Respect is a contradictory phenomenon, is highly politically unstable
and could develop in any number of directions. Maverick Bethnal Green MP
George Galloway acts as its figurehead and to a large extent sets the agenda;
the Socialist Workers Party provides the organisational muscle; but Respect’s
electoral support rests on a few areas of London, Birmingham and a few
provincial cities with extremely high concentrations of Muslims. There
is nothing wrong with having the support of Muslims – in the 1930s the
Communist Party had huge support from Jews in East
London, due largely to its militant opposition to Mosley’s
fascists. But the CP won the support of East End Jews by appealing to them
as workers and socialists, and in the teeth of strong opposition from the
Jewish clergy and community leaders.
Respect, on the other hand, has tended to pitch itself as a party for
Muslims, and has specifically sought to co-opt the existing mosque leaderships.
This carries with it the serious danger of a strengthening of communalist
sentiment amongst Muslims, and the corresponding danger of non-Muslims
finding little in Respect to appeal to them. We have already seen a marked
lack of participation by Hindus and Sikhs in the anti-war movement, largely
due to what they saw as the privileged role afforded to Muslims, with imams
prominent on Stop the War platforms and chanting of the takbeer on demonstrations.
What the alienated youth really
need is a socialist alternative rooted in class struggle – the sort of
struggle we can see in the Heathrow Airport strike, where the mainly Asian
workforce have been informed not by religious fundamentalism but by the
secular and socialist tradition of the Indian Workers Association. After
all, these youth are overwhelmingly part of the working class. This is
where the tensions in Respect come out – while the coalition includes Islamists
who oppose class struggle as disruptive of the Ummah (the community of
Muslims, in which all are supposedly equal), many if not most Respect activists
are socialists who should base themselves on class struggle.
Unfortunately, much of what should
be ABC politics has been diluted or forgotten in the search for transient
opportunities. The SWP in particular has tended to slide from a necessary
and correct defence of Muslims against scapegoating to a romanticising
of Islam. They have echoed the view of the Islamists that Bush’s war drive
represents a war on Islam, forgetting that during the Balkan wars Muslims
were loudly in favour of bombing Serbia.
They have argued that Muslims in Britain
face religious persecution, rather than what is better described as racial
oppression with religious overtones. Partly in reaction to the pro-war
liberals’ view that Islam is particularly reactionary – in fact it is no
more so than any religion – large sections of the left have drifted towards
a view of Islam as a special anti-imperialist religion.

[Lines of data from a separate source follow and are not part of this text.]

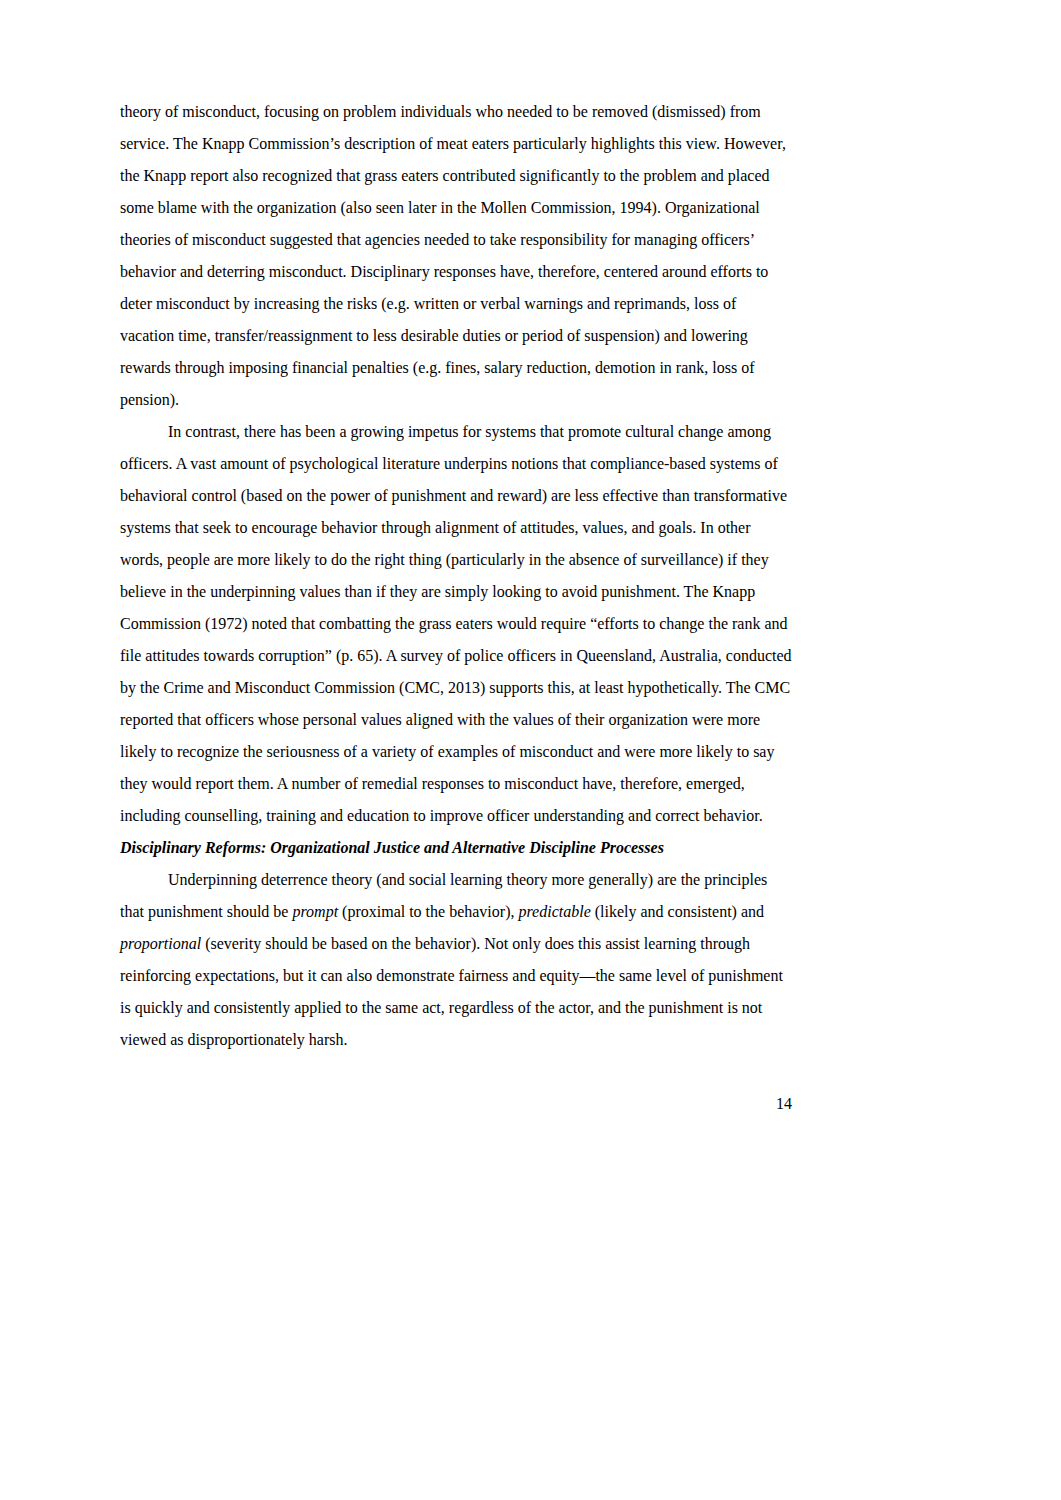theory of misconduct, focusing on problem individuals who needed to be removed (dismissed) from service. The Knapp Commission’s description of meat eaters particularly highlights this view. However, the Knapp report also recognized that grass eaters contributed significantly to the problem and placed some blame with the organization (also seen later in the Mollen Commission, 1994). Organizational theories of misconduct suggested that agencies needed to take responsibility for managing officers’ behavior and deterring misconduct. Disciplinary responses have, therefore, centered around efforts to deter misconduct by increasing the risks (e.g. written or verbal warnings and reprimands, loss of vacation time, transfer/reassignment to less desirable duties or period of suspension) and lowering rewards through imposing financial penalties (e.g. fines, salary reduction, demotion in rank, loss of pension).
In contrast, there has been a growing impetus for systems that promote cultural change among officers. A vast amount of psychological literature underpins notions that compliance-based systems of behavioral control (based on the power of punishment and reward) are less effective than transformative systems that seek to encourage behavior through alignment of attitudes, values, and goals. In other words, people are more likely to do the right thing (particularly in the absence of surveillance) if they believe in the underpinning values than if they are simply looking to avoid punishment. The Knapp Commission (1972) noted that combatting the grass eaters would require “efforts to change the rank and file attitudes towards corruption” (p. 65). A survey of police officers in Queensland, Australia, conducted by the Crime and Misconduct Commission (CMC, 2013) supports this, at least hypothetically. The CMC reported that officers whose personal values aligned with the values of their organization were more likely to recognize the seriousness of a variety of examples of misconduct and were more likely to say they would report them. A number of remedial responses to misconduct have, therefore, emerged, including counselling, training and education to improve officer understanding and correct behavior.
Disciplinary Reforms: Organizational Justice and Alternative Discipline Processes
Underpinning deterrence theory (and social learning theory more generally) are the principles that punishment should be prompt (proximal to the behavior), predictable (likely and consistent) and proportional (severity should be based on the behavior). Not only does this assist learning through reinforcing expectations, but it can also demonstrate fairness and equity—the same level of punishment is quickly and consistently applied to the same act, regardless of the actor, and the punishment is not viewed as disproportionately harsh.
14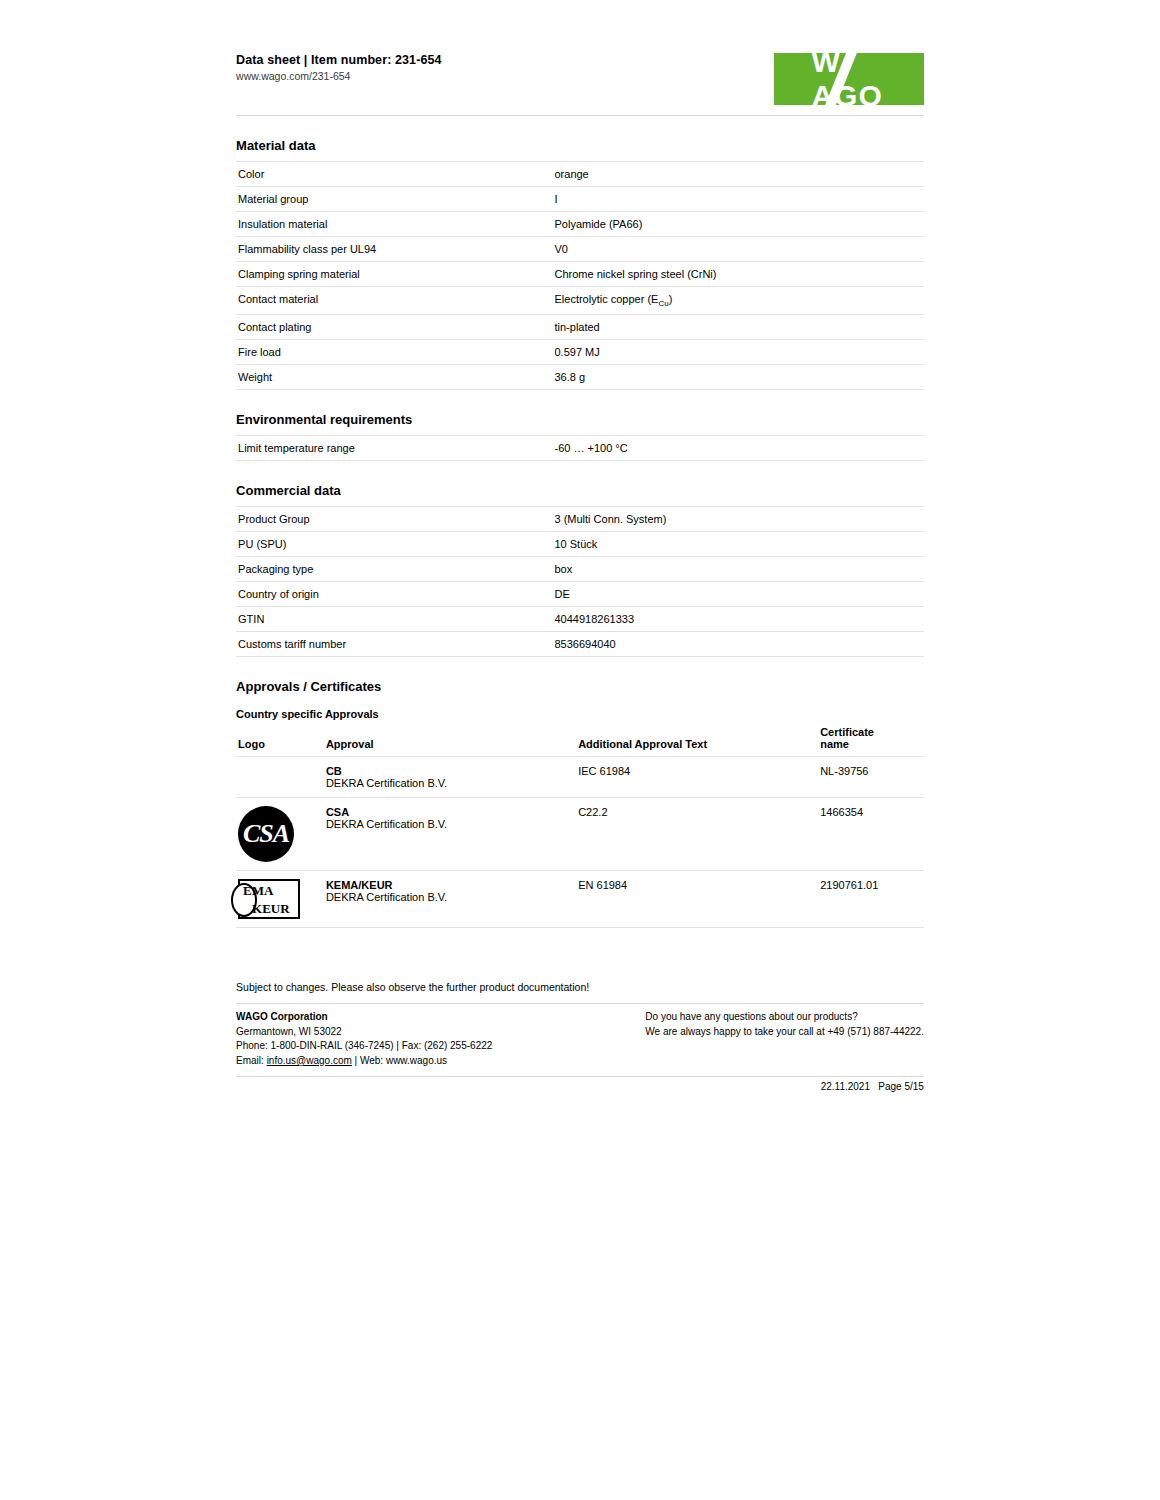Data sheet | Item number: 231-654
www.wago.com/231-654
W AGO
Material data
| Color | orange |
| Material group | I |
| Insulation material | Polyamide (PA66) |
| Flammability class per UL94 | V0 |
| Clamping spring material | Chrome nickel spring steel (CrNi) |
| Contact material | Electrolytic copper (E Cu ) |
| Contact plating | tin-plated |
| Fire load | 0.597 MJ |
| Weight | 36.8 g |
Environmental requirements
| Limit temperature range | -60 … +100 °C |
Commercial data
| Product Group | 3 (Multi Conn. System) |
| PU (SPU) | 10 Stück |
| Packaging type | box |
| Country of origin | DE |
| GTIN | 4044918261333 |
| Customs tariff number | 8536694040 |
Approvals / Certificates
Country specific Approvals
| Logo | Approval | Additional Approval Text | Certificate name |
| --- | --- | --- | --- |
| | CB DEKRA Certification B.V. | IEC 61984 | NL-39756 |
| CSA | CSA DEKRA Certification B.V. | C22.2 | 1466354 |
| EMA KEUR | KEMA/KEUR DEKRA Certification B.V. | EN 61984 | 2190761.01 |
Subject to changes. Please also observe the further product documentation!
WAGO Corporation
Germantown, WI 53022
Phone: 1-800-DIN-RAIL (346-7245) | Fax: (262) 255-6222
Email: info.us@wago.com | Web: www.wago.us
Do you have any questions about our products?
We are always happy to take your call at +49 (571) 887-44222.
22.11.2021 Page 5/15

The question of how to work with
Muslims will be a serious test for the British left in the months and years
ahead. Because of the war in Iraq,
and the way it has catalysed underlying discontent, the Muslim working
class is more likely than the class as a whole to be willing to consider
alternatives to New Labour. It would be sectarian to put artificial obstacles
in the way of collaboration or to give unnecessary offence to religious
sensibilities. At the same time, socialists must avoid diluting their programme
to smooth over arguments with religious conservatives. Anyone, whether
religious or not, can be a socialist. The task must be to win Muslims to
the understanding that socialist politics can provide the alternative they
need, not to convert the left into an appreciation society for Islam.